Unfortunately, in 2020, this still meant 152 deaths per 100,000 live births globally. In addition to this, many women also face the risk of health complications, birth injury and mental trauma following birth. Invasive interventions during labour and birth can contribute, and many organisations, such as The Association for Improvements in the Maternity Services (AIMS) have campaigned tirelessly to challenge the medicalisation of childbirth.

Here are some common procedures and interventions in labour and birth that shouldn’t be considered routine and should be avoided unless necessary.

Invasive Procedures in Labour & Childbirth

The following procedures may be offered or recommended to pregnant women as part of their care during pregnancy, labour and birth and can in some cases be life-saving and improve outcomes for women and their babies, however, when used unnecessarily, without clinical indication, they can also be harmful and negatively impact outcomes.

Women who have undergone these procedures may not discover until later, that they weren’t strictly necessary and that they – or their baby – have been harmed as a result. Some families may then choose to make medical negligence claims to seek compensation.

Induction of labour

Induction of labour is when labour is started artificially. This might be offered to pregnant women for a wide variety of reasons. In some cases, it may be that the mother or baby could be at risk if the pregnancy continues any longer due to a medical issue. In other cases, it may be because the baby’s estimated due date has passed by more than 10-14 days, which can present a risk of stillbirth.

Induction of labour is a medical intervention and as such, shouldn’t be undertaken without a good clinical reason. Induction can impact a woman’s experience of labour, making it more intense and harder to cope with. It can also increase the likelihood of needing further interventions as labour progresses and there is some evidence that induction can increase the risk of requiring a c-section.

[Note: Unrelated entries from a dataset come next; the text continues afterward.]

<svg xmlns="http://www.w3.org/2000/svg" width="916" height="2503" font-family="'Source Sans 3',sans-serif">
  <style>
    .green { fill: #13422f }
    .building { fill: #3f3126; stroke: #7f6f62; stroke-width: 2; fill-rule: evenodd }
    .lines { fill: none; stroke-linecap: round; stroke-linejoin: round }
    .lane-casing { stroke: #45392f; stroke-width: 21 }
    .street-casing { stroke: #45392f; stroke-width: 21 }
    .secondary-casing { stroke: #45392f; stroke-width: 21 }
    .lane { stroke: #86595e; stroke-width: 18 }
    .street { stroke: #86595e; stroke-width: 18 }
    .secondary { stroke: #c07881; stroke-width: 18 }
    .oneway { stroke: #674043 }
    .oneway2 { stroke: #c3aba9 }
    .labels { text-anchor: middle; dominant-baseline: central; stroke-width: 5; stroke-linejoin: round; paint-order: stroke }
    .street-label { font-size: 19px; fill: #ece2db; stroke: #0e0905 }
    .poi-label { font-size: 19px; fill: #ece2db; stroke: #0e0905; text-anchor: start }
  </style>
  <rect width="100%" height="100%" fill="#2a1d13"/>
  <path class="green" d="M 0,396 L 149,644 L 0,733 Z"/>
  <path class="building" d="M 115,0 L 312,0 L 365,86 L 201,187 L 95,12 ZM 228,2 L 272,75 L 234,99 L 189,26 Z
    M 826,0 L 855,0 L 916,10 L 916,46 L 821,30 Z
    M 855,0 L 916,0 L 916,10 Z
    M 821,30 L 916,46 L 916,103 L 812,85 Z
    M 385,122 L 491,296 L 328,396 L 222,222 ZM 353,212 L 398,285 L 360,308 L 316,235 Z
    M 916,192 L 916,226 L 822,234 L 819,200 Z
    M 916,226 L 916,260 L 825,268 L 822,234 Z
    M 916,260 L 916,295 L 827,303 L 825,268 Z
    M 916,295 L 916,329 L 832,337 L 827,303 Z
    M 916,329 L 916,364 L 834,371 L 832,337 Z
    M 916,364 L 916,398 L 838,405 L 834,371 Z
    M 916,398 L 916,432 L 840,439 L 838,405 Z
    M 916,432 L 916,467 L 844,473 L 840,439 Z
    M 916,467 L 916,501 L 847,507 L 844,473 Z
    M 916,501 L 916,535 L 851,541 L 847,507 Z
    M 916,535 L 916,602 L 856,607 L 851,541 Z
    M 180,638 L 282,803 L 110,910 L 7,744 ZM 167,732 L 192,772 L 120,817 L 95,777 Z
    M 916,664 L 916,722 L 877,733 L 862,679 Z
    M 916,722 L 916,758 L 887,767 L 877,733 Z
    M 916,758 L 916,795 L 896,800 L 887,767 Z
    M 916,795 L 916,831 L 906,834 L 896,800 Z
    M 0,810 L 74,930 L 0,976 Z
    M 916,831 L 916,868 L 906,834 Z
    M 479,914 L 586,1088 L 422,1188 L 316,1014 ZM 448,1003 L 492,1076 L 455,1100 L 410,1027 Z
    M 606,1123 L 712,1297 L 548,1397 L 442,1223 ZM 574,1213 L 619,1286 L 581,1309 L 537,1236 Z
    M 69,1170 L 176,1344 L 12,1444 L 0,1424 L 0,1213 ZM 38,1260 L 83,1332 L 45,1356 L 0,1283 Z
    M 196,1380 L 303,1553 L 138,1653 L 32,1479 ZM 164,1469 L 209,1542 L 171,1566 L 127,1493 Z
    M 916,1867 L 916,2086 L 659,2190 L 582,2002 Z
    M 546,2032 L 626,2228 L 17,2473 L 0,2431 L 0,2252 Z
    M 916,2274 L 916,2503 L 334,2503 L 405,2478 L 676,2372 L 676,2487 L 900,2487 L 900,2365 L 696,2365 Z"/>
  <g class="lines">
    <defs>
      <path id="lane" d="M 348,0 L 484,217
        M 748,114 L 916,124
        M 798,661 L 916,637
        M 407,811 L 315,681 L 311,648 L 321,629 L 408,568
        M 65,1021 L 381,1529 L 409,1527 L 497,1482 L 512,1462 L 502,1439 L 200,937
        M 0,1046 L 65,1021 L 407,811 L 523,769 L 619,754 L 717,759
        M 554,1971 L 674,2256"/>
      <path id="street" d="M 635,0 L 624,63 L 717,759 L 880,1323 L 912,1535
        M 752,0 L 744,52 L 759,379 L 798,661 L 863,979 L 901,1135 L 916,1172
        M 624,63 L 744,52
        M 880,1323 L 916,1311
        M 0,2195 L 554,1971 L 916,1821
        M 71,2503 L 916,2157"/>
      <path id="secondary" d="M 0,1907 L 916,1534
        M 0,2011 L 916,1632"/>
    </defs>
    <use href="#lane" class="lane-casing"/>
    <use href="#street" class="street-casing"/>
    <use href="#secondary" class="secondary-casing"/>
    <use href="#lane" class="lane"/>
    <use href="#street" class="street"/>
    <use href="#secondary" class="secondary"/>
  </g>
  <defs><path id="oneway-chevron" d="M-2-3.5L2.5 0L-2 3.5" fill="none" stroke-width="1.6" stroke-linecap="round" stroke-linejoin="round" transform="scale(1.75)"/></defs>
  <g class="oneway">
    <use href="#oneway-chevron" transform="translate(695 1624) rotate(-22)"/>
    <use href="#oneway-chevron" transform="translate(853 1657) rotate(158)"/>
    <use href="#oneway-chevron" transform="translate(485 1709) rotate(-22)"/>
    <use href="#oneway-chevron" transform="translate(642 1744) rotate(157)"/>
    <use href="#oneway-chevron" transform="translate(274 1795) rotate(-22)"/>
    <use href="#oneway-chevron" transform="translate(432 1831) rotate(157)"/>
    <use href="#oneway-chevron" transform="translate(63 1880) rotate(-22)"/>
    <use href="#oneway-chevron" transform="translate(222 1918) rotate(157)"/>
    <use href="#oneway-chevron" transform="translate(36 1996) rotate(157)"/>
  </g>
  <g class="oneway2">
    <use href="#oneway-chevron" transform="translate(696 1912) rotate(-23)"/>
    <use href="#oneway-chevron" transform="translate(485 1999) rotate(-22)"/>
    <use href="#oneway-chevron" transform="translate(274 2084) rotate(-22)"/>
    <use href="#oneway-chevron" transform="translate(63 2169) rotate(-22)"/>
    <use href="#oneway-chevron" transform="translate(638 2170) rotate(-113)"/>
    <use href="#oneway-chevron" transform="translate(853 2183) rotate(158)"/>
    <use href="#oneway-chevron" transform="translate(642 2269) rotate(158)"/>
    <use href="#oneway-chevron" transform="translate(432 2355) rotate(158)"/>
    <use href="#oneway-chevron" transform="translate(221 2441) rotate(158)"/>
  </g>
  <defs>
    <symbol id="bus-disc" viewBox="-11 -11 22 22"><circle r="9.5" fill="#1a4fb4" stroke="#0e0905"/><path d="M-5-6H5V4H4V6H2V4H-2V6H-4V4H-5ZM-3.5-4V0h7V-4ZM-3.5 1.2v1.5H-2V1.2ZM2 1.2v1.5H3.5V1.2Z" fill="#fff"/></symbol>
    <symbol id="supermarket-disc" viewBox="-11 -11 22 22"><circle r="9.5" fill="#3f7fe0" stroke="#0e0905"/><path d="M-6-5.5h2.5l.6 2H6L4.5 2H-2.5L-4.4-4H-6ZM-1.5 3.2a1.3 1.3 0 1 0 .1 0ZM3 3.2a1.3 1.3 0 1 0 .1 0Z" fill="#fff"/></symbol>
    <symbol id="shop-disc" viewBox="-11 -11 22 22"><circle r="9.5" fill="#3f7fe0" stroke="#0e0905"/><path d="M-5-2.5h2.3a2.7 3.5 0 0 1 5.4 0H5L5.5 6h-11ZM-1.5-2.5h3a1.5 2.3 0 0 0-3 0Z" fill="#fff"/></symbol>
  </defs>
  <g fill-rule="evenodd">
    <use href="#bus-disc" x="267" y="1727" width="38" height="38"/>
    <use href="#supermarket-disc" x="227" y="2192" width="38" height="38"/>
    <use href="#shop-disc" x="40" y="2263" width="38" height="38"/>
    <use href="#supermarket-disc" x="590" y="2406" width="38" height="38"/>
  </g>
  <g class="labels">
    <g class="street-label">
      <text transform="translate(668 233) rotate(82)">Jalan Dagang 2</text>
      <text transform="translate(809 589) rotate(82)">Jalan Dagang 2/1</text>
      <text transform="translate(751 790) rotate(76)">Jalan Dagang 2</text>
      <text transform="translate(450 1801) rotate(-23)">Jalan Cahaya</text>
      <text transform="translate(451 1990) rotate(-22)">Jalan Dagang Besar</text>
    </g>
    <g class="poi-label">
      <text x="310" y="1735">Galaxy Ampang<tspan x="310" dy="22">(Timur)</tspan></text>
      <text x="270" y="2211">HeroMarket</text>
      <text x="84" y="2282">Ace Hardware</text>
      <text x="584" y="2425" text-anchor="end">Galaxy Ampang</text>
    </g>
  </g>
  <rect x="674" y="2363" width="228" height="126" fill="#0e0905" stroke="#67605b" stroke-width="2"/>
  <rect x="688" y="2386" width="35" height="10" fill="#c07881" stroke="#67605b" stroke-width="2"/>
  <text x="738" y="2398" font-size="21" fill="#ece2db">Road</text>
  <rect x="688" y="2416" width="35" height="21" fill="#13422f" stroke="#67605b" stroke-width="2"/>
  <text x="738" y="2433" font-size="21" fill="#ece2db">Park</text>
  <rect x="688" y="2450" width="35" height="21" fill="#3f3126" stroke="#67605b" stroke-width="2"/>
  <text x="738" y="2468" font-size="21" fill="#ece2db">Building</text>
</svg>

Continuous monitoring in labour

Continuous monitoring in labour involves using a CTG (Cardiotocography) machine to monitor baby’s heart rate. This is recommended by The National Institute for Health and Care Excellence (NICE) when there are certain risk factors in labour, such as having an epidural or oxytocin drip, or if meconium is present.

However, evidence has shown continuous CTG monitoring in labour to increase the incidence of caesarean births or instrumental deliveries (where forceps or ventouse are used) but with no significant difference in outcomes for babies. Continuous CTG monitoring should therefore not be used unless clinically indicated and women’s wishes should be taken into account.


An episiotomy is when a midwife or doctor makes a small cut in a women’s perineum to allow for the baby to be born. Episiotomies were performed routinely as part of maternity care in the United States and later the UK during the 1960s and 1970s, however, a landmark study in 1984 suggested that episiotomies did not improve outcomes for mothers or babies. This means that episiotomies should only be carried out with a woman’s informed consent and when there is a clinical indication to do so.

Caesarean Section

Caesarean births can undoubtedly be lifesaving for some mothers and their babies. For others, however, the benefits do not outweigh the many risks of a c-section, which include the risks of major abdominal surgery for the mother, plus risks to the baby, including possible respiratory difficulties. There are also risks for a woman’s future fertility and subsequent pregnancies.

NICE guidelines clearly state that women’s wishes need to be taken into account when it comes to caesarean birth.

In Summary

Some invasive procedures during labour and childbirth are necessary to prevent harm to women and their babies, however, these interventions should not be considered a routine part of normal labour or birth and should only be carried out if clinically necessary and with a woman’s informed consent.